RECORDS FOR THE TASK:
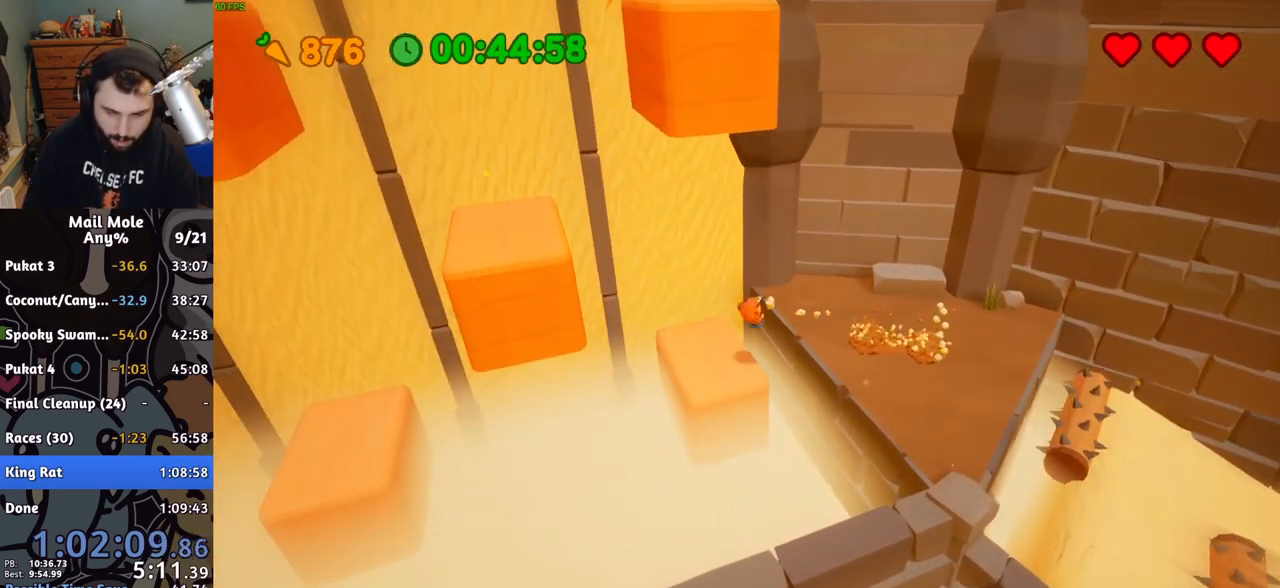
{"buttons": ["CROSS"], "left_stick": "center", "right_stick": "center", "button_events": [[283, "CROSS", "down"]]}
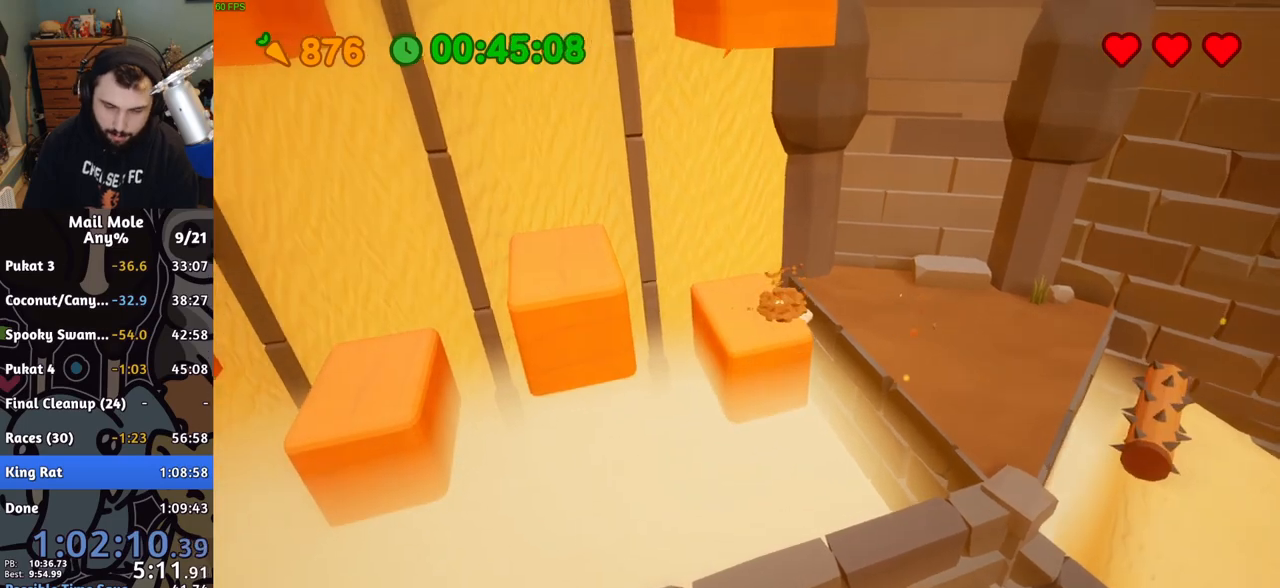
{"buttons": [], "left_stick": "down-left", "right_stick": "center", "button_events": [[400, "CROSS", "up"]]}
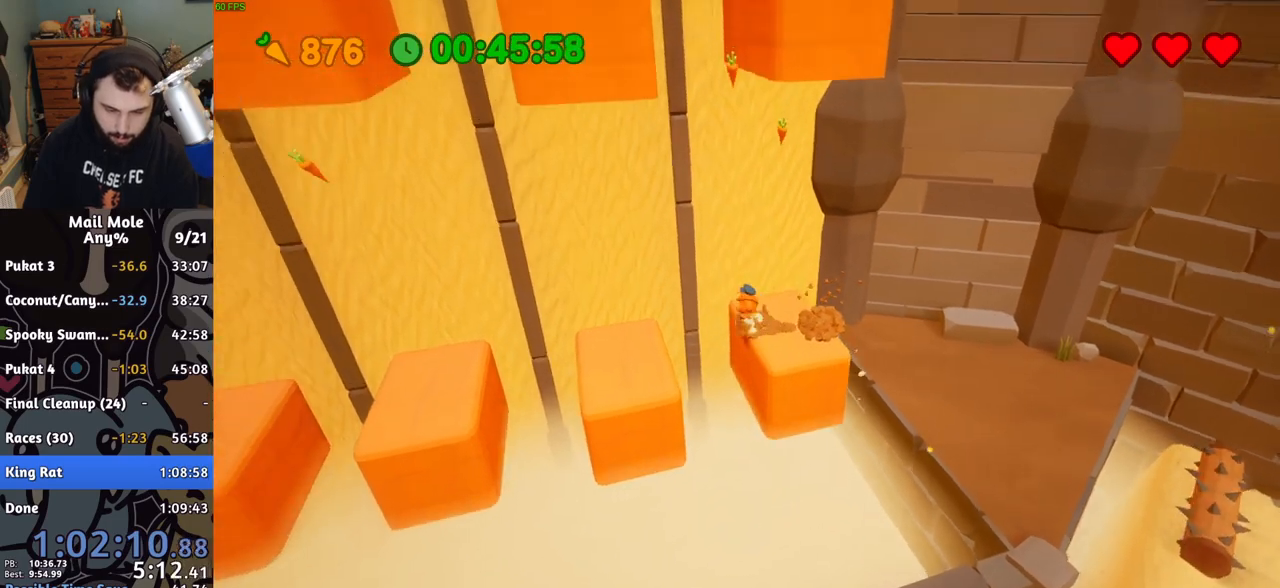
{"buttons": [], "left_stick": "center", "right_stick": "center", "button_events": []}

==

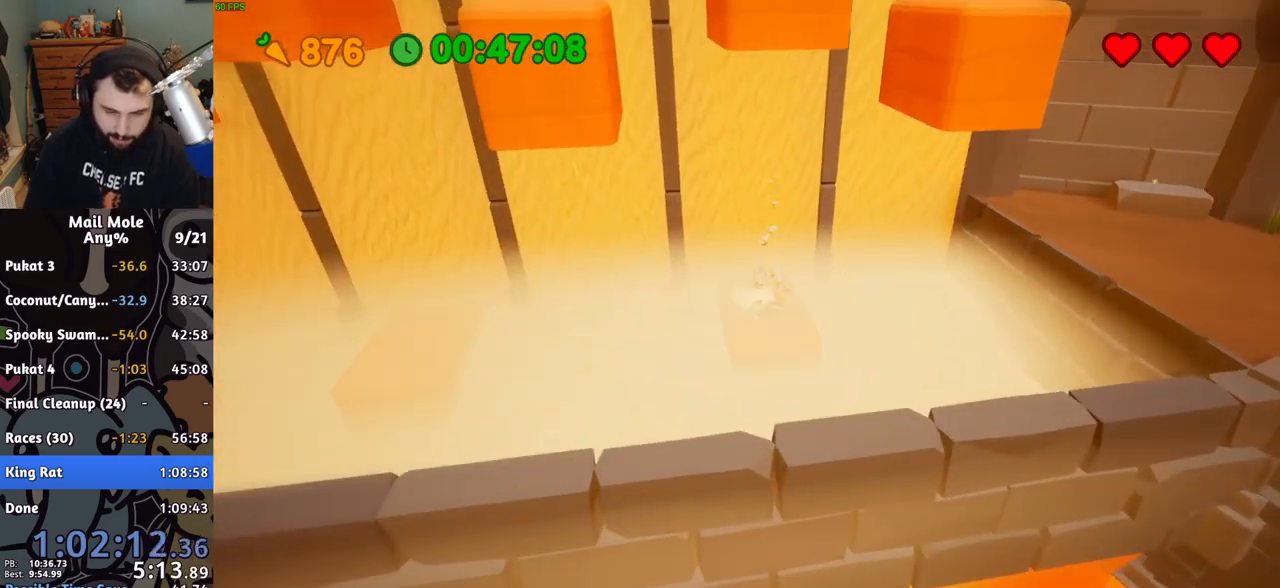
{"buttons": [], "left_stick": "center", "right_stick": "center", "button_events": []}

EXERCISE PROMPT: Throughout the data above, count the lines in which the word "CROSS" occurs; supply the number alone.

WRITTEN ANSWER: 2